Disorder — Existential boredom even in pleasure. Inability to relax. Loss of capacity for natural bliss.
"He realised: Bliss is Brahman. For from bliss are born all these beings. Born, they live by bliss. Departing, they enter into bliss." (Taittiriya 3.6.1)
The 3 bodies + the 3 avasthas
The 5 koshas group into 3 bodies (sharira), and the 3 bodies operate in 3 states of consciousness (avastha) — waking, dreaming, deep sleep.
Sthula sharira · स्थूल शरीर (Gross body) — Contains Annamaya kosha. Avastha: Jagrat (waking state). The physical body — visible to others, dies at end of life.
Sukshma sharira · सूक्ष्म शरीर (Subtle body) — Contains Pranamaya + Manomaya + Vijnanamaya koshas. Avastha: Svapna (dream state). The subtle body carries the soul from one birth to the next. Dies at moksha alone — not at physical death.

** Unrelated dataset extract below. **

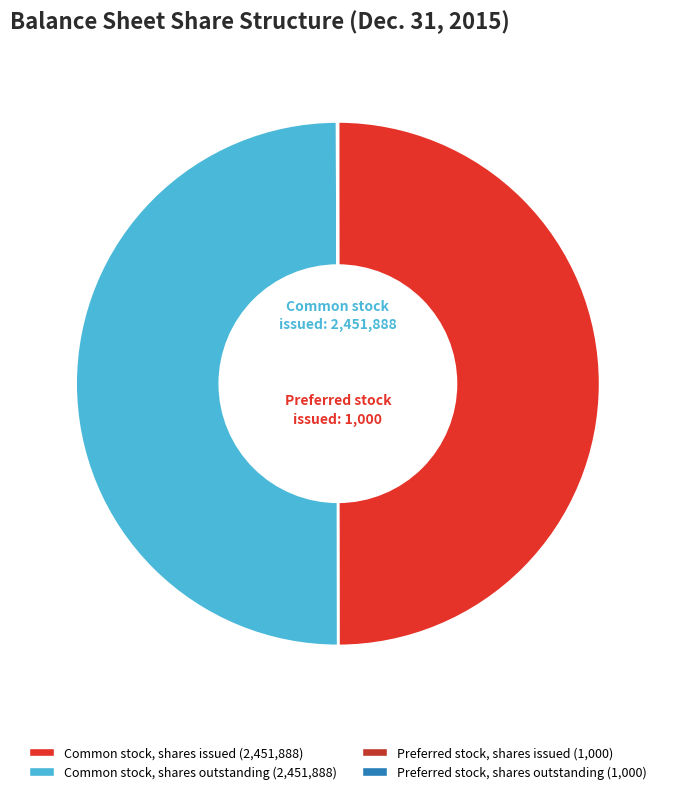

Rank the categories by value from highest to lowest.

Common stock, shares issued, Common stock, shares outstanding, Preferred stock, shares issued, Preferred stock, shares outstanding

Karana sharira · कारण शरीर (Causal body) — Contains Anandamaya kosha + the seed-impressions of all karma (samskaras + vasanas). Avastha: Sushupti (deep sleep). The seed of all future lives. Dies only at videhamukti.
Turiya — the 4th state
Turiya (literally "the fourth") — pure consciousness behind / beyond the 3 avasthas. Not a state in the same sense — it underlies all 3 states. It is what witnesses waking, dreaming, deep sleep. The Mandukya Upanishad describes it as "shantam, shivam, advaitam" — peaceful, auspicious, non-dual.
Realisation — Recognised in samadhi. Made permanent in sahaja samadhi. The jivanmukta lives in turiya 24/7 — while the body experiences waking/dreaming/sleeping in succession.
Practical use — The koshas-map is a meditative tool. Sitting quietly, peel back identification one kosha at a time: "I am not just this body (annamaya)... I am not just this breath (pranamaya)... I am not just this mind (manomaya)..." until pure awareness alone remains.